Mehr als 20 Autoren beschreiben Konflikte, Niederlagen und Erfolge der deutschen Arbeiterbewegung von ihren Anfängen bis zur Gegenwart. Da es ohne Herkunft keine Zukunft gibt, ist Ziel des Buches, verdrängte und verloren gegangene Erinnerungen wiederzubeleben und zu zeigen, wie man aus historischen Fehlern lernen kann. Obwohl die Herausgeber in ihrem Vorwort vergessen haben, die 23 Beiträge aufeinander abzustimmen, sind sie alle überaus lesenswert und belegen, welch immense Bedeutung den verschiedenen sozialistischen Strömungen in der Vergangenheit zukommt.
Historisch stand die Arbeiter- und Gewerkschaftsbewegung immer im Konflikt mit den Herrschenden in Wirtschaft und Politik, litt aber gleichzeitig häufig unter eigenen Streitigkeiten und Auseinandersetzungen. Es ist den Autoren hoch anzurechnen, dass diese Momente offen ausgesprochen werden.

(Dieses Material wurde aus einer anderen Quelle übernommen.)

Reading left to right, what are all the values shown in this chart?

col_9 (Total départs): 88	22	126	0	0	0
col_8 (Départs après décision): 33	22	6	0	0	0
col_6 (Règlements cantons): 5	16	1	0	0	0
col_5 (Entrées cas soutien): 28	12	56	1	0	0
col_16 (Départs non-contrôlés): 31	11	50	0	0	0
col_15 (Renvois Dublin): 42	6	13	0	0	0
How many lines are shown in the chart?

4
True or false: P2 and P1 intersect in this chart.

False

In den beiden ersten Kapiteln wird dem Verhältnis von Arbeiterbewegung und Bürgertum in der Weimarer Republik und während des Nationalsozialismus ausführlich nachgegangen, exemplarisch belegt durch Schilderungen der Ereignisse in Hamburg, Nürnberg, Bremen, Bielefeld, Eutin und Osterode.
Dabei bleibt nicht ausgespart, wie in entscheidenden historischen Momenten die gewerkschaftlichen und sozialdemokratischen Eliten versagten. 1914, bei der Bewilligung der Kriegskredite, war man nicht frei von patriotischer Begeisterung, und Anfang der 30er-Jahre fehlte es an Entschlossenheit, die Republik gegen rechts zu verteidigen, zumal die Arbeiterbewegung, durch ideologische Gegensätze gespalten, zu keinem ernsthaften Widerstand fand.

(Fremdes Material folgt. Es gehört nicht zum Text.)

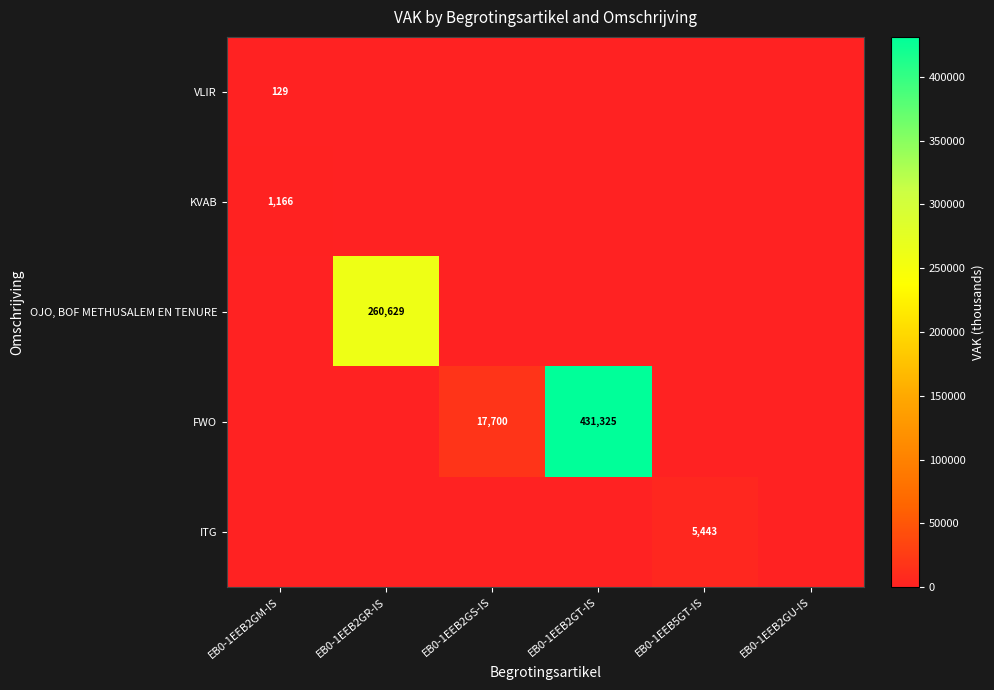

The value of VLIR at EB0-1EEB2GT-IS is 0. True or false?

True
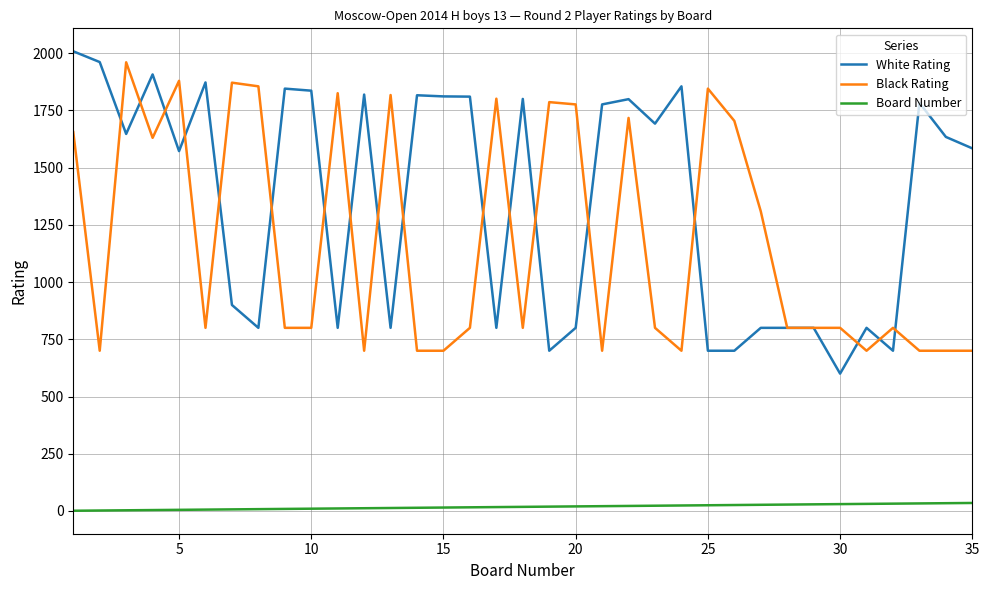

Rank the series by their maximum value, from highest to lowest.

White Rating, Black Rating, Board Number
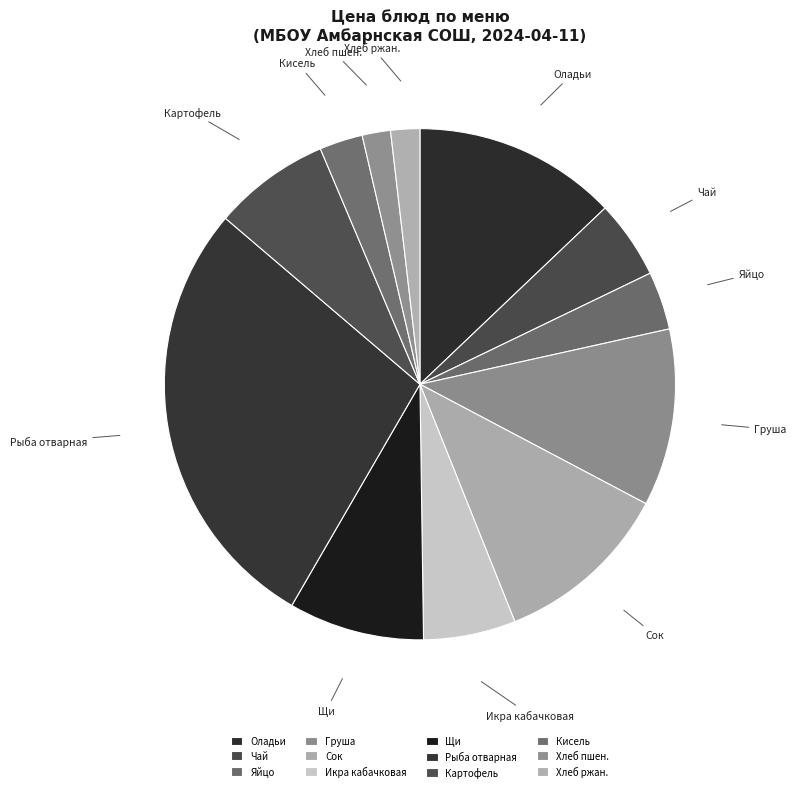

Do Щи and Яйцо together represent more than half of the pie?

No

Inhaltliche Differenzen bestanden innerhalb der sozialistischen Parteien wie unter den Gewerkschaften auch nach 1945. Strömungen außerhalb des DGB, die so genannte "andere" Arbeiterbewegung, liefen ins Leere, da der hochqualifizierte Facharbeiter andere Interessen hatte als der angelernte "Massenarbeiter" und da sich die Gewerkschaften vor allem darauf konzentrierten, ihrer Klientel einen möglichst großen Anteil vom Sozialprodukt zu sichern. So wurde versäumt, in Zeiten wirtschaftlicher Stabilität ein überzeugendes antikapitalistisches Gegenmodell zu entwerfen.

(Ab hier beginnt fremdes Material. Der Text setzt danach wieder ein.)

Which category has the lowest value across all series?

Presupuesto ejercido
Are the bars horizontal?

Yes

Daran mangelt es nun in Zeiten des neoliberalen Umbruchs. Die Autoren des letzten und sicherlich wichtigsten Kapitels widmen sich vorrangig der Frage, wie dem drohenden Ab- und Rückbau des Sozialstaates seitens der Gewerkschaften zu begegnen sei. Da sich der traditionelle Bündnispartner, die Sozialdemokratie, anschicke, das Paritätsprinzip zur Finanzierung des Sozialstaates aufzugeben und die abhängig Beschäftigten allein zur Kasse zu bitten, müssten die Gewerkschaften nach neuen Allianzen Ausschau halten, etwa bei den Kirchen und Wohlfahrtsverbänden, bei der gesetzlichen Renten- und Krankenversicherung und gegebenenfalls bei den "sozialdemokratischen Flügeln in der Union".
Erforderlich sei dann aber vor allem eine neue, langfristig ausgerichtete Konzeption, die den "Opfern" der Globalisierung Schutz bietet und die schreienden Ungerechtigkeiten in der Einkommens- und Vermögensverteilung energisch bekämpft. Dem "kalten Wind des Kapitalismus", der "in alle Poren der Gesellschaft" eindringe und sich die Politik unterordne, könne nur widerstanden werden, so Detlef Hensche in einem Fazit, wenn "Erkenntnisse der eigenen Vergangenheit" mobilisiert werden. Der vorliegende Sammelband ist dazu mehr als ein Anfang.
Arno Klönne/Karl A. Otto/Karl Heinz Roth (Hrsg.)
Fluchtpunkte.
Das soziale Gedächtnis der Arbeiterbewegung.